There are rules for sufis and Zahids in the Divine book but therse are two takes on Muslim divine magic.
There is the Fourth edition book Blood and Sand along with Nial's extensive on line autor's notes. This material gives you magical muslims to use although you'd have to convert them from fourth edition and some of the material is drawn from the fourth edition hedge magic book.
I'm sure that if you sifted through the sands of the internet with suficient dilligence you could find a text called Ars Arabica. This is fan made take on muslim magicians for thrid edition. I think that you would be wiser to create or adapt something from the fifth edition realms books than to dig this up, but I never did look at it too carefully, and I haven't seen it for years, so it could be more interesting than I remember.
If you want to use a third edition source then you could use Mythic Europe (can download quickly) it has superficial information on many areas of europe, but the nice thing it has is a short description of each city, some with mythical elements involved and a time of when each muslim city was conquered by christians.

-- To be done --
**a.** In the passage on sources for Muslim magic, which edition was the fan-made text Ars Arabica written for?
**b.** Copy out the specimen rows word for word, starting at the first row and ending at the line that contains "collector number: 11216".

-- Data rows --
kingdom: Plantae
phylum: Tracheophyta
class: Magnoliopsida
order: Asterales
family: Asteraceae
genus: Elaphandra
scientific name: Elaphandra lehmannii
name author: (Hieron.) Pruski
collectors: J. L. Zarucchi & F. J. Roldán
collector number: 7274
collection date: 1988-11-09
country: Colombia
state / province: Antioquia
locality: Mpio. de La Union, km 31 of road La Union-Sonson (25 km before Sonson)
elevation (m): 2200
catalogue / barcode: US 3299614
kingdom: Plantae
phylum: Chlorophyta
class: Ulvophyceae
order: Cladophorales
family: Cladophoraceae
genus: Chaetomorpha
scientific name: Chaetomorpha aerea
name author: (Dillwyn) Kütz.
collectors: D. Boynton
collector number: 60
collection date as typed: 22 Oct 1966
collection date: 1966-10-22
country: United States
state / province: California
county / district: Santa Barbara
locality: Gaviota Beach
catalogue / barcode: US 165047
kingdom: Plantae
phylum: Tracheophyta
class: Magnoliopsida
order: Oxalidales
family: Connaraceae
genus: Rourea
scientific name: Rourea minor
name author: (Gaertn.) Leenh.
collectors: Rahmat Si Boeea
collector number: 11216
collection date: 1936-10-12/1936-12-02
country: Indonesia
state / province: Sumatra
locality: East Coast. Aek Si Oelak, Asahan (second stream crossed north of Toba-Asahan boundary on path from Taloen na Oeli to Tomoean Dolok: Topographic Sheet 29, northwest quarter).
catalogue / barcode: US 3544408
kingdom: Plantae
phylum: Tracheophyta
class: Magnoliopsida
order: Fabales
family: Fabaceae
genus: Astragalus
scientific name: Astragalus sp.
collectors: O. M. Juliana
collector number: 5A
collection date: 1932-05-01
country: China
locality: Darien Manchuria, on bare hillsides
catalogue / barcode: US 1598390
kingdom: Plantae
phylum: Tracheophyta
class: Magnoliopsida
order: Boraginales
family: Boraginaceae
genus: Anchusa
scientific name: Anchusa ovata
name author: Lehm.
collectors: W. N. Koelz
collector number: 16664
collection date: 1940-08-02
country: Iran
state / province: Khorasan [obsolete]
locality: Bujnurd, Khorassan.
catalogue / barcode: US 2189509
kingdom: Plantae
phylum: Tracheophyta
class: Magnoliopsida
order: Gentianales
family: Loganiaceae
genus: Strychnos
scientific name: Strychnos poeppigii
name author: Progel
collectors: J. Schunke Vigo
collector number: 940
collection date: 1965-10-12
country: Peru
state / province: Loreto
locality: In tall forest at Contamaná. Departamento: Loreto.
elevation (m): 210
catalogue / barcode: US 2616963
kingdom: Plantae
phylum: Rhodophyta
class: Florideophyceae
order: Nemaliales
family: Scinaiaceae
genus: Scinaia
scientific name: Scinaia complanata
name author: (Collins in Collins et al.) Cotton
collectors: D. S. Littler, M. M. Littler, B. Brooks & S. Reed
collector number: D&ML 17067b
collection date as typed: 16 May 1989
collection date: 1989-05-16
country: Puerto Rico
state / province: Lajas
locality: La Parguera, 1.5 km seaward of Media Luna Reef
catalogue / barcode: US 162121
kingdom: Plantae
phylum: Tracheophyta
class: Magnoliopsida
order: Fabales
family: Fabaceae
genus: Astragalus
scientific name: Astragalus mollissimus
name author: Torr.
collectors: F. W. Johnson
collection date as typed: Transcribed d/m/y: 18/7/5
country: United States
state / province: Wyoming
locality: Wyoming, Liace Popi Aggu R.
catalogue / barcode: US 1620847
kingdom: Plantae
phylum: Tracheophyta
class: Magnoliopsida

-- Task responses --
**a.** Third edition.

**b.**
kingdom: Plantae
phylum: Tracheophyta
class: Magnoliopsida
order: Asterales
family: Asteraceae
genus: Elaphandra
scientific name: Elaphandra lehmannii
name author: (Hieron.) Pruski
collectors: J. L. Zarucchi & F. J. Roldán
collector number: 7274
collection date: 1988-11-09
country: Colombia
state / province: Antioquia
locality: Mpio. de La Union, km 31 of road La Union-Sonson (25 km before Sonson)
elevation (m): 2200
catalogue / barcode: US 3299614
kingdom: Plantae
phylum: Chlorophyta
class: Ulvophyceae
order: Cladophorales
family: Cladophoraceae
genus: Chaetomorpha
scientific name: Chaetomorpha aerea
name author: (Dillwyn) Kütz.
collectors: D. Boynton
collector number: 60
collection date as typed: 22 Oct 1966
collection date: 1966-10-22
country: United States
state / province: California
county / district: Santa Barbara
locality: Gaviota Beach
catalogue / barcode: US 165047
kingdom: Plantae
phylum: Tracheophyta
class: Magnoliopsida
order: Oxalidales
family: Connaraceae
genus: Rourea
scientific name: Rourea minor
name author: (Gaertn.) Leenh.
collectors: Rahmat Si Boeea
collector number: 11216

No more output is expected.